Set down the whole listing below exactly, without pictures.

BEGIN EXERCISE MATERIALS

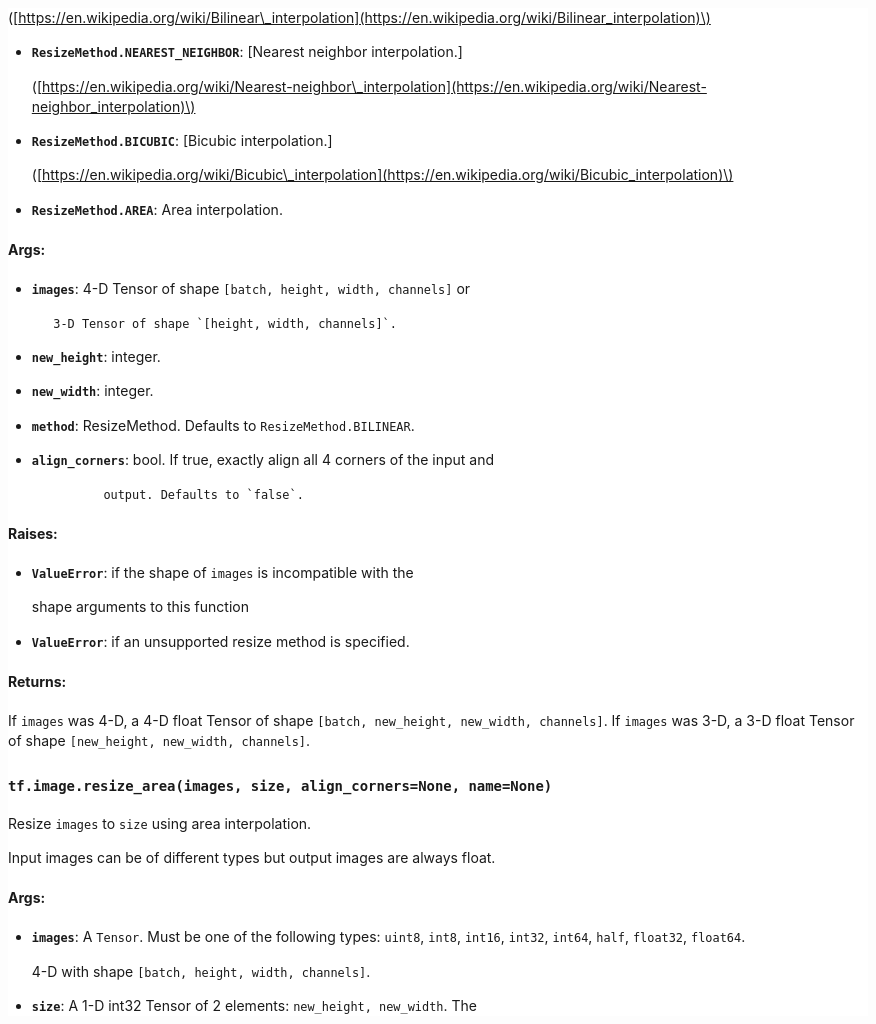   \([https://en.wikipedia.org/wiki/Bilinear\_interpolation](https://en.wikipedia.org/wiki/Bilinear_interpolation)\)

* **`ResizeMethod.NEAREST_NEIGHBOR`**: \[Nearest neighbor interpolation.\]

  \([https://en.wikipedia.org/wiki/Nearest-neighbor\_interpolation](https://en.wikipedia.org/wiki/Nearest-neighbor_interpolation)\)

* **`ResizeMethod.BICUBIC`**: \[Bicubic interpolation.\]

  \([https://en.wikipedia.org/wiki/Bicubic\_interpolation](https://en.wikipedia.org/wiki/Bicubic_interpolation)\)

* **`ResizeMethod.AREA`**: Area interpolation.

#### Args:

* **`images`**: 4-D Tensor of shape `[batch, height, width, channels]` or

  ```text
     3-D Tensor of shape `[height, width, channels]`.
  ```

* **`new_height`**: integer.
* **`new_width`**: integer.
* **`method`**: ResizeMethod.  Defaults to `ResizeMethod.BILINEAR`.
* **`align_corners`**: bool. If true, exactly align all 4 corners of the input and

  ```text
            output. Defaults to `false`.
  ```

#### Raises:

* **`ValueError`**: if the shape of `images` is incompatible with the

   shape arguments to this function

* **`ValueError`**: if an unsupported resize method is specified.

#### Returns:

If `images` was 4-D, a 4-D float Tensor of shape `[batch, new_height, new_width, channels]`. If `images` was 3-D, a 3-D float Tensor of shape `[new_height, new_width, channels]`.

### `tf.image.resize_area(images, size, align_corners=None, name=None)` <a id="resize_area"></a>

Resize `images` to `size` using area interpolation.

Input images can be of different types but output images are always float.

#### Args:

* **`images`**: A `Tensor`. Must be one of the following types: `uint8`, `int8`, `int16`, `int32`, `int64`, `half`, `float32`, `float64`.

   4-D with shape `[batch, height, width, channels]`.

* **`size`**: A 1-D int32 Tensor of 2 elements: `new_height, new_width`.  The
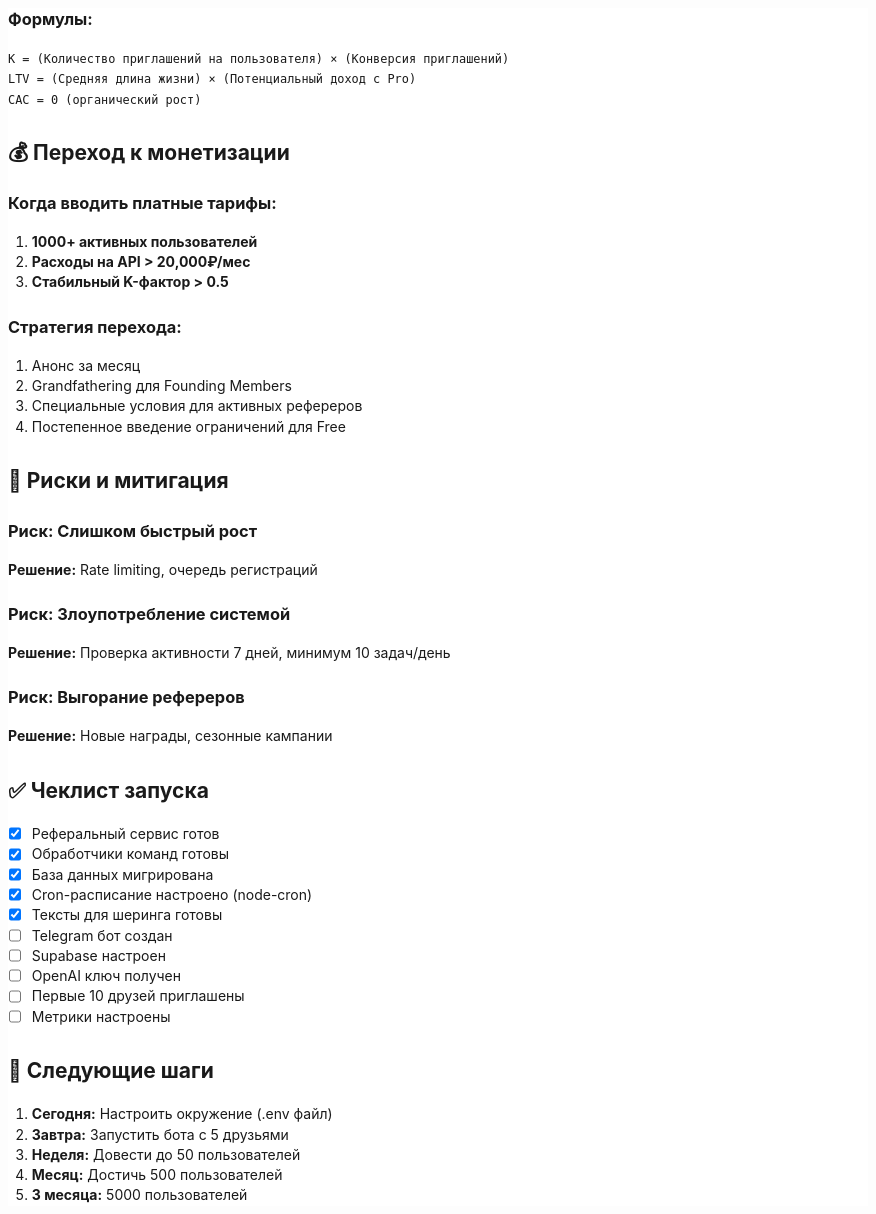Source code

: ### Формулы:
```
K = (Количество приглашений на пользователя) × (Конверсия приглашений)
LTV = (Средняя длина жизни) × (Потенциальный доход с Pro)
CAC = 0 (органический рост)
```

## 💰 Переход к монетизации

### Когда вводить платные тарифы:
1. **1000+ активных пользователей**
2. **Расходы на API > 20,000₽/мес**
3. **Стабильный K-фактор > 0.5**

### Стратегия перехода:
1. Анонс за месяц
2. Grandfathering для Founding Members
3. Специальные условия для активных рефереров
4. Постепенное введение ограничений для Free

## 🚨 Риски и митигация

### Риск: Слишком быстрый рост
**Решение:** Rate limiting, очередь регистраций

### Риск: Злоупотребление системой
**Решение:** Проверка активности 7 дней, минимум 10 задач/день

### Риск: Выгорание рефереров
**Решение:** Новые награды, сезонные кампании

## ✅ Чеклист запуска

- [x] Реферальный сервис готов
- [x] Обработчики команд готовы
- [x] База данных мигрирована
- [x] Cron-расписание настроено (node-cron)
- [x] Тексты для шеринга готовы
- [ ] Telegram бот создан
- [ ] Supabase настроен
- [ ] OpenAI ключ получен
- [ ] Первые 10 друзей приглашены
- [ ] Метрики настроены

## 🎯 Следующие шаги

1. **Сегодня:** Настроить окружение (.env файл)
2. **Завтра:** Запустить бота с 5 друзьями
3. **Неделя:** Довести до 50 пользователей
4. **Месяц:** Достичь 500 пользователей
5. **3 месяца:** 5000 пользователей
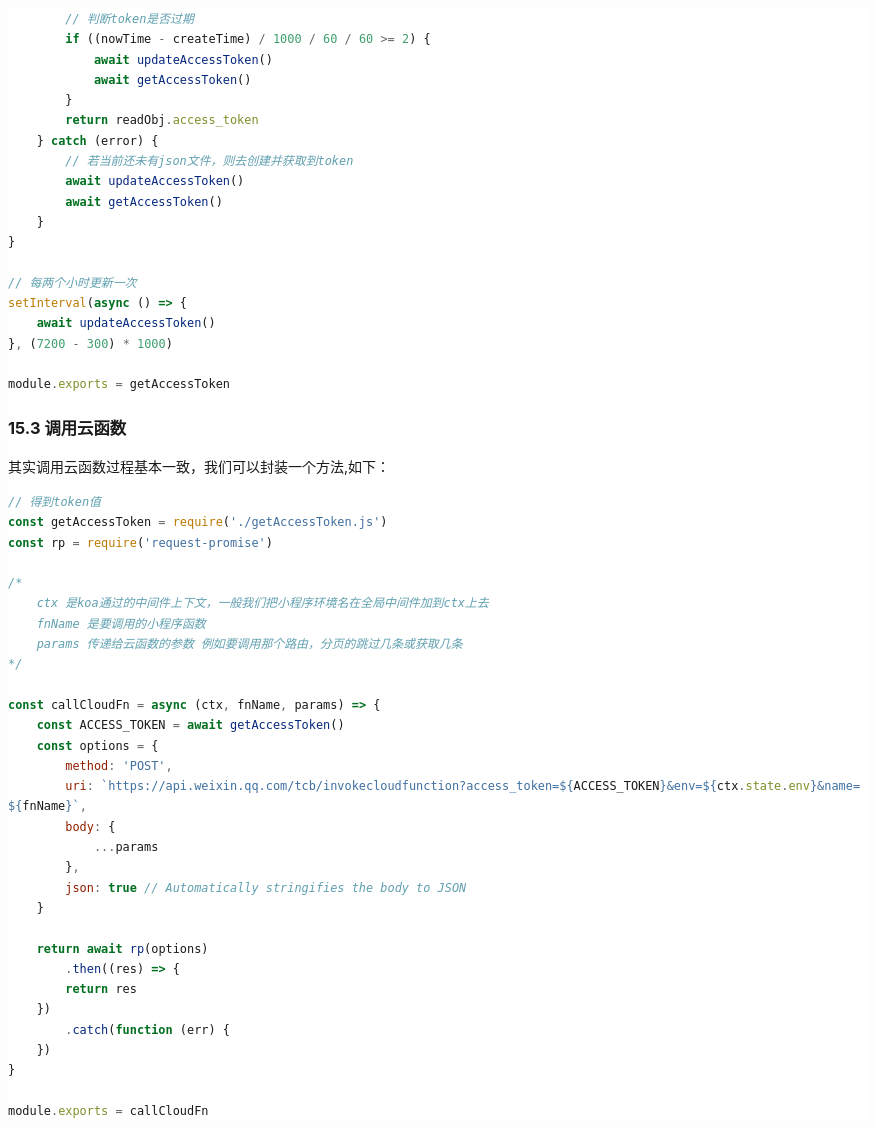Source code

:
 ```js
        // 判断token是否过期
        if ((nowTime - createTime) / 1000 / 60 / 60 >= 2) {
            await updateAccessToken()
            await getAccessToken()
        }
        return readObj.access_token
    } catch (error) {
        // 若当前还未有json文件，则去创建并获取到token
        await updateAccessToken()
        await getAccessToken()
    }
}

// 每两个小时更新一次
setInterval(async () => {
    await updateAccessToken()
}, (7200 - 300) * 1000)

module.exports = getAccessToken
```

### 15.3 调用云函数

其实调用云函数过程基本一致，我们可以封装一个方法,如下：

```js
// 得到token值
const getAccessToken = require('./getAccessToken.js')
const rp = require('request-promise')

/* 
	ctx 是koa通过的中间件上下文，一般我们把小程序环境名在全局中间件加到ctx上去
	fnName 是要调用的小程序函数
	params 传递给云函数的参数 例如要调用那个路由，分页的跳过几条或获取几条
*/

const callCloudFn = async (ctx, fnName, params) => {
    const ACCESS_TOKEN = await getAccessToken()
    const options = {
        method: 'POST',
        uri: `https://api.weixin.qq.com/tcb/invokecloudfunction?access_token=${ACCESS_TOKEN}&env=${ctx.state.env}&name=${fnName}`,
        body: {
            ...params
        },
        json: true // Automatically stringifies the body to JSON
    }

    return await rp(options)
        .then((res) => {
        return res
    })
        .catch(function (err) {
    })
}

module.exports = callCloudFn
```
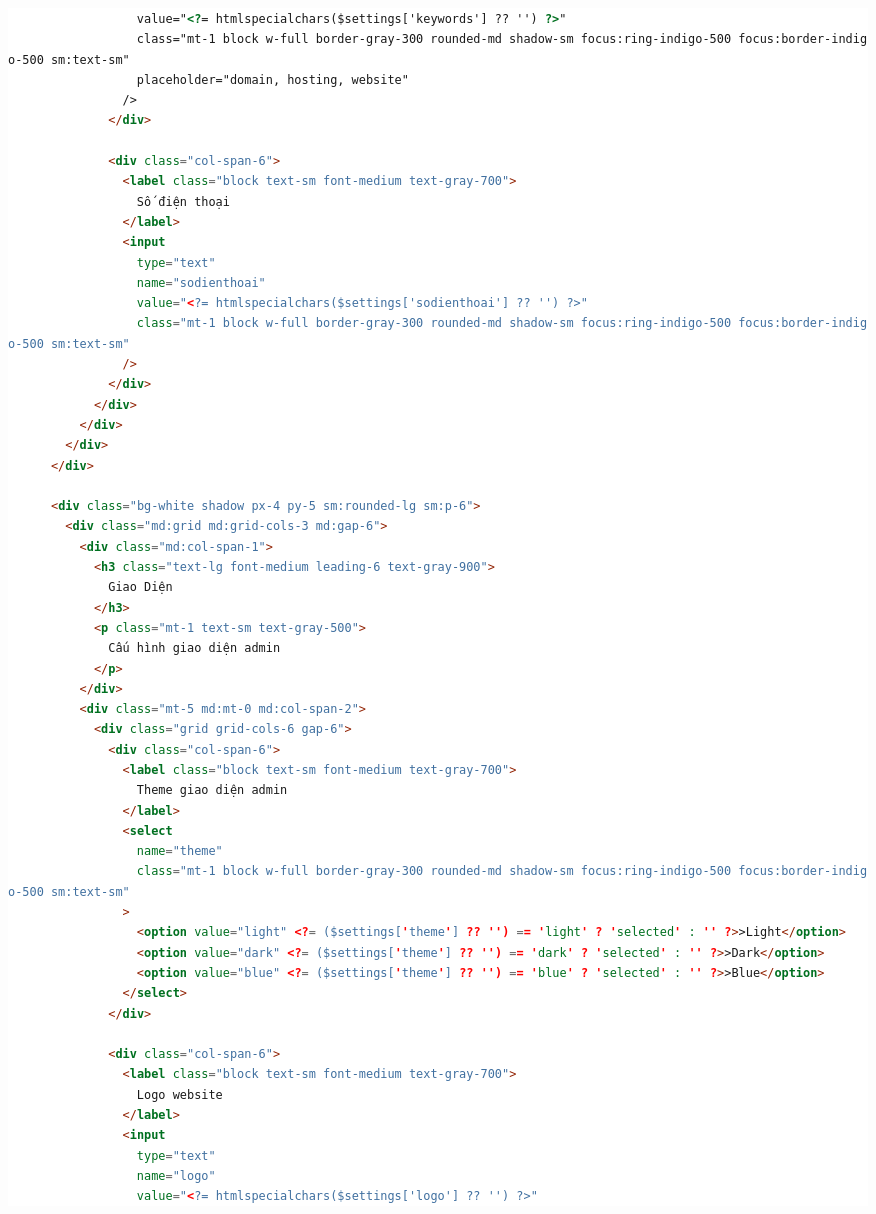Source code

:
 ```html
                  value="<?= htmlspecialchars($settings['keywords'] ?? '') ?>"
                  class="mt-1 block w-full border-gray-300 rounded-md shadow-sm focus:ring-indigo-500 focus:border-indigo-500 sm:text-sm"
                  placeholder="domain, hosting, website"
                />
              </div>

              <div class="col-span-6">
                <label class="block text-sm font-medium text-gray-700">
                  Số điện thoại
                </label>
                <input
                  type="text"
                  name="sodienthoai"
                  value="<?= htmlspecialchars($settings['sodienthoai'] ?? '') ?>"
                  class="mt-1 block w-full border-gray-300 rounded-md shadow-sm focus:ring-indigo-500 focus:border-indigo-500 sm:text-sm"
                />
              </div>
            </div>
          </div>
        </div>
      </div>

      <div class="bg-white shadow px-4 py-5 sm:rounded-lg sm:p-6">
        <div class="md:grid md:grid-cols-3 md:gap-6">
          <div class="md:col-span-1">
            <h3 class="text-lg font-medium leading-6 text-gray-900">
              Giao Diện
            </h3>
            <p class="mt-1 text-sm text-gray-500">
              Cấu hình giao diện admin
            </p>
          </div>
          <div class="mt-5 md:mt-0 md:col-span-2">
            <div class="grid grid-cols-6 gap-6">
              <div class="col-span-6">
                <label class="block text-sm font-medium text-gray-700">
                  Theme giao diện admin
                </label>
                <select
                  name="theme"
                  class="mt-1 block w-full border-gray-300 rounded-md shadow-sm focus:ring-indigo-500 focus:border-indigo-500 sm:text-sm"
                >
                  <option value="light" <?= ($settings['theme'] ?? '') == 'light' ? 'selected' : '' ?>>Light</option>
                  <option value="dark" <?= ($settings['theme'] ?? '') == 'dark' ? 'selected' : '' ?>>Dark</option>
                  <option value="blue" <?= ($settings['theme'] ?? '') == 'blue' ? 'selected' : '' ?>>Blue</option>
                </select>
              </div>

              <div class="col-span-6">
                <label class="block text-sm font-medium text-gray-700">
                  Logo website
                </label>
                <input
                  type="text"
                  name="logo"
                  value="<?= htmlspecialchars($settings['logo'] ?? '') ?>"
```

END EXERCISE MATERIALS

ANSWER TO THE EXERCISE:
   \([https://en.wikipedia.org/wiki/Bilinear\_interpolation](https://en.wikipedia.org/wiki/Bilinear_interpolation)\)

* **`ResizeMethod.NEAREST_NEIGHBOR`**: \[Nearest neighbor interpolation.\]

  \([https://en.wikipedia.org/wiki/Nearest-neighbor\_interpolation](https://en.wikipedia.org/wiki/Nearest-neighbor_interpolation)\)

* **`ResizeMethod.BICUBIC`**: \[Bicubic interpolation.\]

  \([https://en.wikipedia.org/wiki/Bicubic\_interpolation](https://en.wikipedia.org/wiki/Bicubic_interpolation)\)

* **`ResizeMethod.AREA`**: Area interpolation.

#### Args:

* **`images`**: 4-D Tensor of shape `[batch, height, width, channels]` or

  ```text
     3-D Tensor of shape `[height, width, channels]`.
  ```

* **`new_height`**: integer.
* **`new_width`**: integer.
* **`method`**: ResizeMethod.  Defaults to `ResizeMethod.BILINEAR`.
* **`align_corners`**: bool. If true, exactly align all 4 corners of the input and

  ```text
            output. Defaults to `false`.
  ```

#### Raises:

* **`ValueError`**: if the shape of `images` is incompatible with the

   shape arguments to this function

* **`ValueError`**: if an unsupported resize method is specified.

#### Returns:

If `images` was 4-D, a 4-D float Tensor of shape `[batch, new_height, new_width, channels]`. If `images` was 3-D, a 3-D float Tensor of shape `[new_height, new_width, channels]`.

### `tf.image.resize_area(images, size, align_corners=None, name=None)` <a id="resize_area"></a>

Resize `images` to `size` using area interpolation.

Input images can be of different types but output images are always float.

#### Args:

* **`images`**: A `Tensor`. Must be one of the following types: `uint8`, `int8`, `int16`, `int32`, `int64`, `half`, `float32`, `float64`.

   4-D with shape `[batch, height, width, channels]`.

* **`size`**: A 1-D int32 Tensor of 2 elements: `new_height, new_width`.  The
Source code

: ### Формулы:
```
K = (Количество приглашений на пользователя) × (Конверсия приглашений)
LTV = (Средняя длина жизни) × (Потенциальный доход с Pro)
CAC = 0 (органический рост)
```

## 💰 Переход к монетизации

### Когда вводить платные тарифы:
1. **1000+ активных пользователей**
2. **Расходы на API > 20,000₽/мес**
3. **Стабильный K-фактор > 0.5**

### Стратегия перехода:
1. Анонс за месяц
2. Grandfathering для Founding Members
3. Специальные условия для активных рефереров
4. Постепенное введение ограничений для Free

## 🚨 Риски и митигация

### Риск: Слишком быстрый рост
**Решение:** Rate limiting, очередь регистраций

### Риск: Злоупотребление системой
**Решение:** Проверка активности 7 дней, минимум 10 задач/день

### Риск: Выгорание рефереров
**Решение:** Новые награды, сезонные кампании

## ✅ Чеклист запуска

- [x] Реферальный сервис готов
- [x] Обработчики команд готовы
- [x] База данных мигрирована
- [x] Cron-расписание настроено (node-cron)
- [x] Тексты для шеринга готовы
- [ ] Telegram бот создан
- [ ] Supabase настроен
- [ ] OpenAI ключ получен
- [ ] Первые 10 друзей приглашены
- [ ] Метрики настроены

## 🎯 Следующие шаги

1. **Сегодня:** Настроить окружение (.env файл)
2. **Завтра:** Запустить бота с 5 друзьями
3. **Неделя:** Довести до 50 пользователей
4. **Месяц:** Достичь 500 пользователей
5. **3 месяца:** 5000 пользователей
Source code

:
 ```js
        // 判断token是否过期
        if ((nowTime - createTime) / 1000 / 60 / 60 >= 2) {
            await updateAccessToken()
            await getAccessToken()
        }
        return readObj.access_token
    } catch (error) {
        // 若当前还未有json文件，则去创建并获取到token
        await updateAccessToken()
        await getAccessToken()
    }
}

// 每两个小时更新一次
setInterval(async () => {
    await updateAccessToken()
}, (7200 - 300) * 1000)

module.exports = getAccessToken
```

### 15.3 调用云函数

其实调用云函数过程基本一致，我们可以封装一个方法,如下：

```js
// 得到token值
const getAccessToken = require('./getAccessToken.js')
const rp = require('request-promise')

/* 
	ctx 是koa通过的中间件上下文，一般我们把小程序环境名在全局中间件加到ctx上去
	fnName 是要调用的小程序函数
	params 传递给云函数的参数 例如要调用那个路由，分页的跳过几条或获取几条
*/

const callCloudFn = async (ctx, fnName, params) => {
    const ACCESS_TOKEN = await getAccessToken()
    const options = {
        method: 'POST',
        uri: `https://api.weixin.qq.com/tcb/invokecloudfunction?access_token=${ACCESS_TOKEN}&env=${ctx.state.env}&name=${fnName}`,
        body: {
            ...params
        },
        json: true // Automatically stringifies the body to JSON
    }

    return await rp(options)
        .then((res) => {
        return res
    })
        .catch(function (err) {
    })
}

module.exports = callCloudFn
```
Source code

:
 ```html
                  value="<?= htmlspecialchars($settings['keywords'] ?? '') ?>"
                  class="mt-1 block w-full border-gray-300 rounded-md shadow-sm focus:ring-indigo-500 focus:border-indigo-500 sm:text-sm"
                  placeholder="domain, hosting, website"
                />
              </div>

              <div class="col-span-6">
                <label class="block text-sm font-medium text-gray-700">
                  Số điện thoại
                </label>
                <input
                  type="text"
                  name="sodienthoai"
                  value="<?= htmlspecialchars($settings['sodienthoai'] ?? '') ?>"
                  class="mt-1 block w-full border-gray-300 rounded-md shadow-sm focus:ring-indigo-500 focus:border-indigo-500 sm:text-sm"
                />
              </div>
            </div>
          </div>
        </div>
      </div>

      <div class="bg-white shadow px-4 py-5 sm:rounded-lg sm:p-6">
        <div class="md:grid md:grid-cols-3 md:gap-6">
          <div class="md:col-span-1">
            <h3 class="text-lg font-medium leading-6 text-gray-900">
              Giao Diện
            </h3>
            <p class="mt-1 text-sm text-gray-500">
              Cấu hình giao diện admin
            </p>
          </div>
          <div class="mt-5 md:mt-0 md:col-span-2">
            <div class="grid grid-cols-6 gap-6">
              <div class="col-span-6">
                <label class="block text-sm font-medium text-gray-700">
                  Theme giao diện admin
                </label>
                <select
                  name="theme"
                  class="mt-1 block w-full border-gray-300 rounded-md shadow-sm focus:ring-indigo-500 focus:border-indigo-500 sm:text-sm"
                >
                  <option value="light" <?= ($settings['theme'] ?? '') == 'light' ? 'selected' : '' ?>>Light</option>
                  <option value="dark" <?= ($settings['theme'] ?? '') == 'dark' ? 'selected' : '' ?>>Dark</option>
                  <option value="blue" <?= ($settings['theme'] ?? '') == 'blue' ? 'selected' : '' ?>>Blue</option>
                </select>
              </div>

              <div class="col-span-6">
                <label class="block text-sm font-medium text-gray-700">
                  Logo website
                </label>
                <input
                  type="text"
                  name="logo"
                  value="<?= htmlspecialchars($settings['logo'] ?? '') ?>"
```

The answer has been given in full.